Resolves to NO one week after market close if no evidence has been provided to trigger a YES resolution.
* A "greater-than-Bo5" set is any pre-determined series of more than 5 games. The player must state the planned number of games at the outset, and this number cannot change in a way which would shift the result in the player's favour (e.g. "I was going to do best of 7 but I lost 3-4 so I changed it to best of 9 and then won 5-4").

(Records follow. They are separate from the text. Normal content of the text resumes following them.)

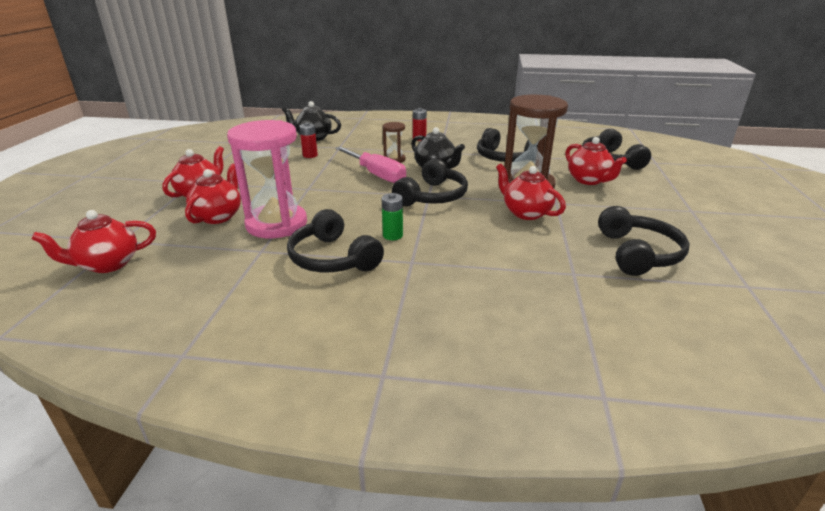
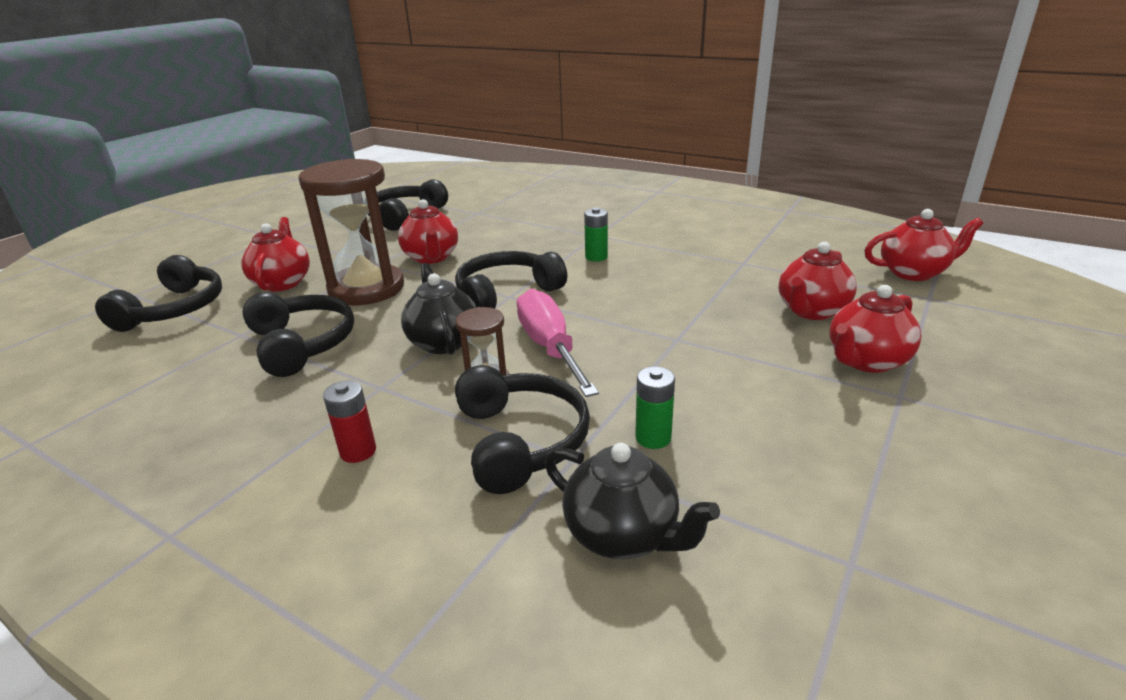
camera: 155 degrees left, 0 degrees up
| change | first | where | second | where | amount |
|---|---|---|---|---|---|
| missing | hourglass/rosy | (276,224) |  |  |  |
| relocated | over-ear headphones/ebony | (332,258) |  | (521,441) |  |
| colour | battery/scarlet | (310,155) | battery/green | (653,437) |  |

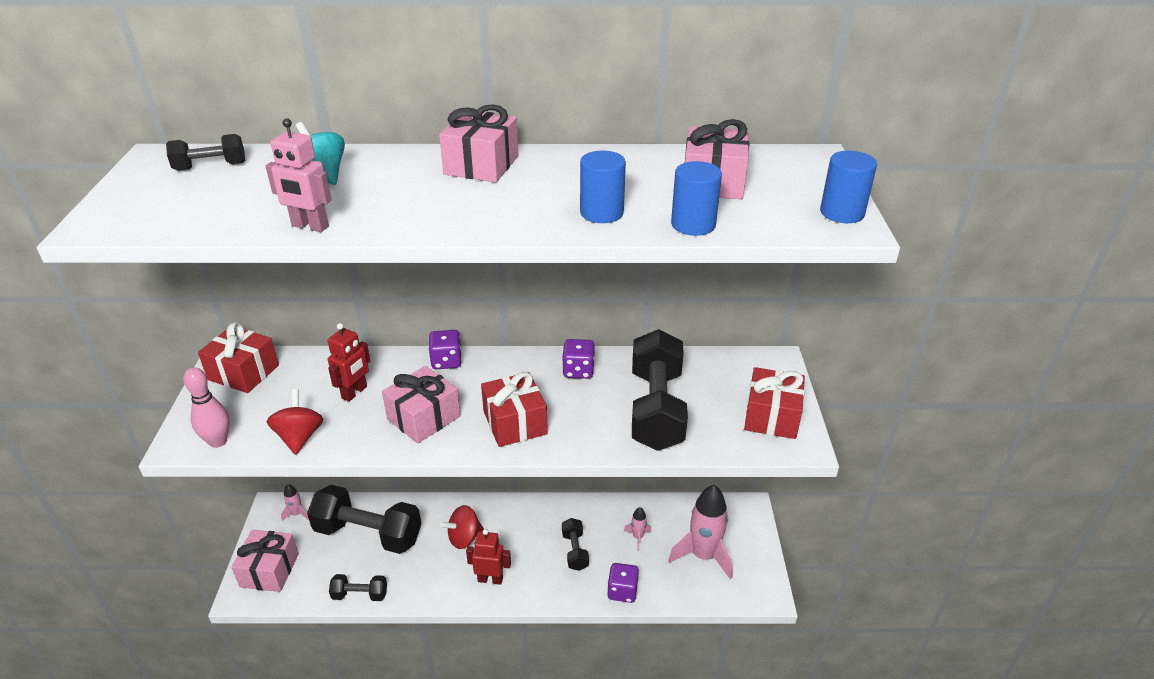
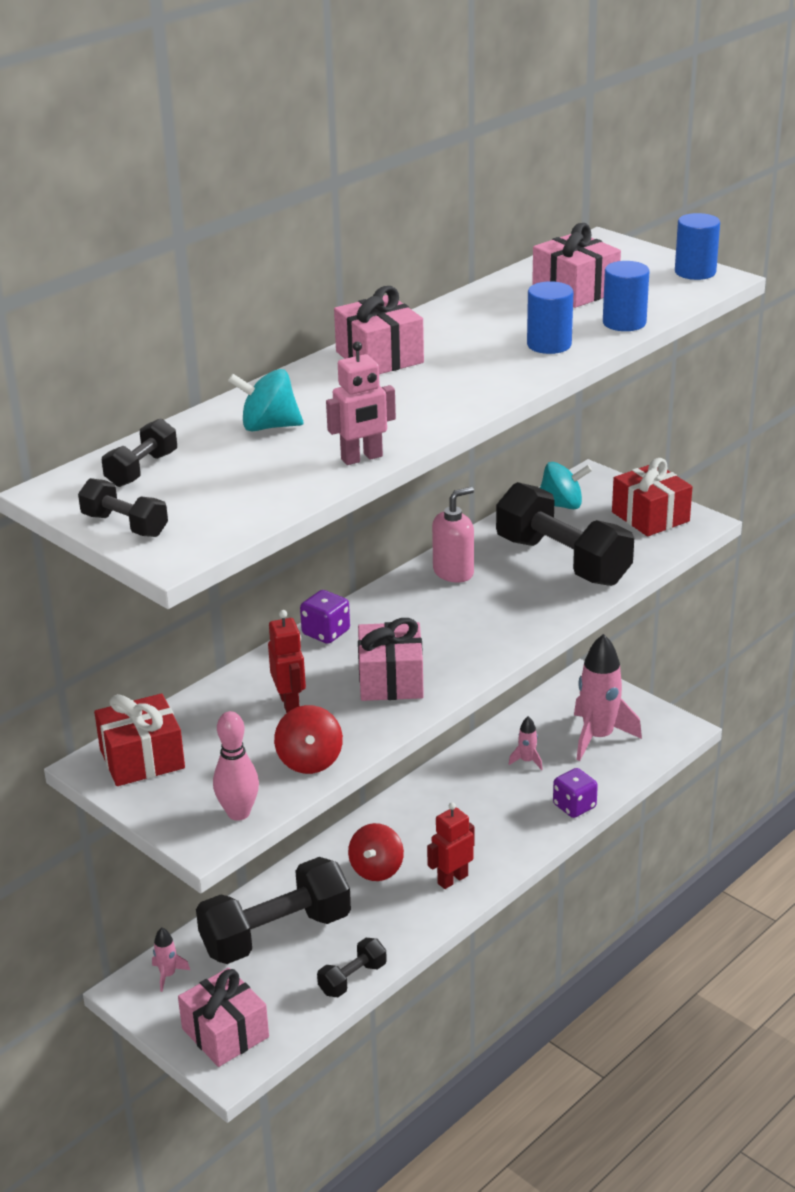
camera: 45 degrees left, 5 degrees down
| change | first | where | second | where | amount |
|---|---|---|---|---|---|
| missing | wrapped gift/scarlet | (515,423) |  |  |  |
| appeared |  |  | toy top/turquoise | (561,505) |  |
| relocated | hand weight/ebony | (575,551) |  | (125,525) |  |
| exchanged | dice/violet | (578,371) | soap dispenser/rosy | (453,572) |  |
| spun | toy top/scarlet | (299,437) |  | (309,761) | 135 degrees counterclockwise |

Possible clarification from creator (AI generated): Examples of Unsportsmanlike Exploits that would invalidate a set:
Repeatedly causing Samus agents to shoot missiles from a specific distance that can be reflected back for reliable damage
Using only Jigglypuff's rollout move to build percent and kill, as the agent cannot respond to this move
Examples of Allowed Strategies:
Reacting to Fox's lasers with Marth's wavedash forward f-smash, even though this strategy would be insufficient against top human players
https://www.reddit.com/r/SSBM/comments/1hha2on/humanity_versus_the_machines_humanity_triumphs_in/
Only problem is its not 2025 yet
@asmith Yeah, it'll need to be repeated in 2025 to resolve YES. If another bounty gets posted, I'll consider whether the agent should be added to the PSA list, in which case the bounty would overlap with this market.
@OP I'll try to be as judicious as possible in the application of the clause. For example, when Cody Schwab recently played Phillip, he claimed that the Fox bot can be reliably beaten by reacting to lasers with Marth's wavedash forward f-smash, which would never be a sufficient strategy for beating a top human player. Although I doubt that Cody could implement this strategy consistently enough to out-punish the bot, I would allow it and count it as a win.

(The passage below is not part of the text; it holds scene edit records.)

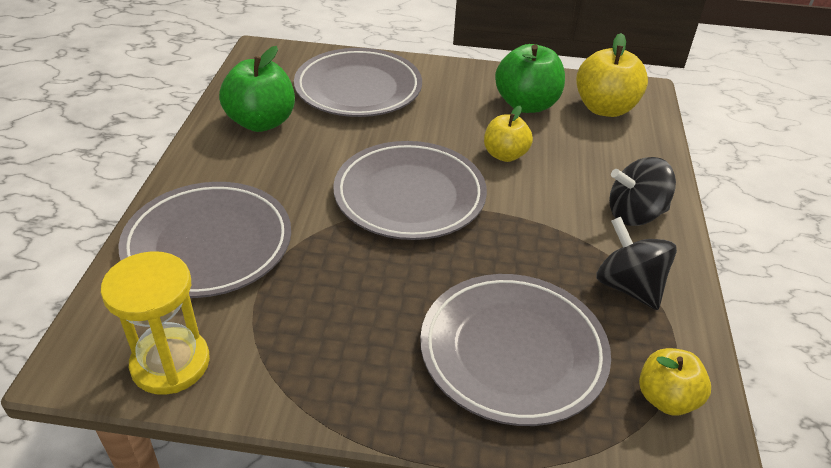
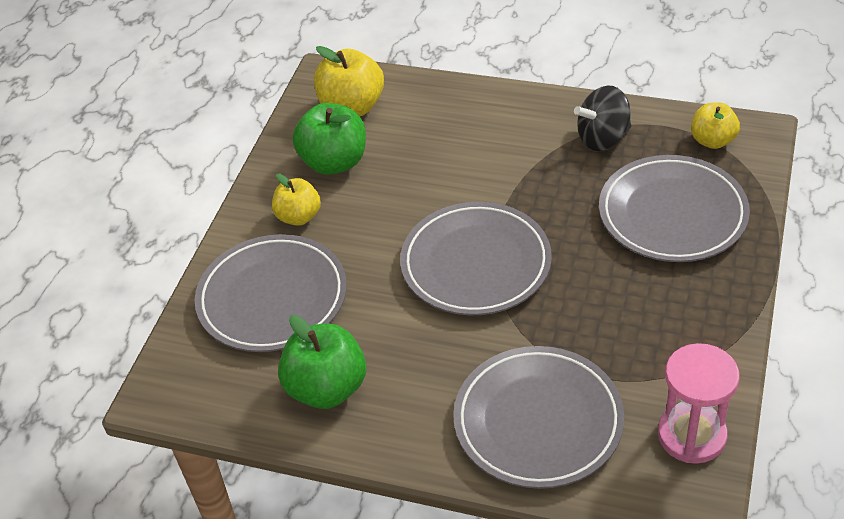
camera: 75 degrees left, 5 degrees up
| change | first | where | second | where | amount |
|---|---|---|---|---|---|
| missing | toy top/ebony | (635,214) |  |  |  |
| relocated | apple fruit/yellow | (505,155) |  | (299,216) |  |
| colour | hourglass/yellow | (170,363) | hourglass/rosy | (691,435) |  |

Some behaviours I have discovered for which I would invoke the clause:
Some Samus agents can, in my experience, be reliably stunlocked into shooting missiles from a certain distance, which spacies can just reflect back at them until the missiles kill.
The Fox agent has absolutely no idea how to respond to Jigglypuff's rollout. It simply gets hit every time. I would not count a set in which a Jigglypuff player only uses rollout the entire time in order to build percent and kill.
In both of these cases, I simply do not find the resulting gameplay to be representative enough of human play to be within the spirit of the question (given that the underlying premise of Phillip is meant to be imitating human play).
@Tumbles I know it's not technically tournament-related, but do you think we could add this to the "Related Markets" section of the SSBM Tournament Dashboard?